I am going with a simple setup in the display. Thin layer of white sand, driftwood (cooked and aged in water for 2 weeks), maybe some live plants but based on comments might forgo this for now. This tank was bare bottom with my reef and I hated the look.
Some people talk about lots of feedings and others don’t. I understand juveniles need more feeding to grow but once they are adults do you cut back on the feedings? Do you have to feed multiple times a day like Anthias in reef aquariums or can they do fine with once a day?

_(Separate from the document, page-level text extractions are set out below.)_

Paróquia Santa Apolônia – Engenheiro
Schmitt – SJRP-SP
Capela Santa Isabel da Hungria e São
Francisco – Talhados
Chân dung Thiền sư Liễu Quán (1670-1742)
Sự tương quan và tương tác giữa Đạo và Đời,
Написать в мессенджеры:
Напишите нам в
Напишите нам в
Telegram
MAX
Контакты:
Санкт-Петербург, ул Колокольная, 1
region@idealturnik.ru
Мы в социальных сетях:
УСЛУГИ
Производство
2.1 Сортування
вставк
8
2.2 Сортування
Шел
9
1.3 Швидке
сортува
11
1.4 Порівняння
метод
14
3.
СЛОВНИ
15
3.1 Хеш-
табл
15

So here is my controversial question/comments. As a reefer, I completely understand the importance of water quality because my corals either thrive or not based on the water quality. As I was reading the forums, everyone insists on daily water changes in the +50%. I was telling myself they mean once a week right, not everyday. So with the daily water change comments it is always followed up with you want your discus fish to be as big, round, etc. as possible, which requires perfect water conditions. These comments suggest that If your goal is not to have the most perfect version of a discus fish you are not an acceptable discus keeper. So here is my question, which I am sure is going to start negative comments if I haven’t already irritated some. If you perform a 95% water change once a week is that unhealthy for the fish? A less than perfect discus fish is not unhealthy, in my opinion. If it’s nice and fat and acting normal that is healthy to me. It’s not that I am unwilling to perform more water changes but I work a lot of hours and need to be realistic because every day or every other day is not going to happen. I have also read that if you go on vacation it’s okay not to feed them weeks. If that is the case why not feed them every other day or every third day to reduce the water quality issues and make the water changes more manageable?
I am interested in everyone’s thoughts.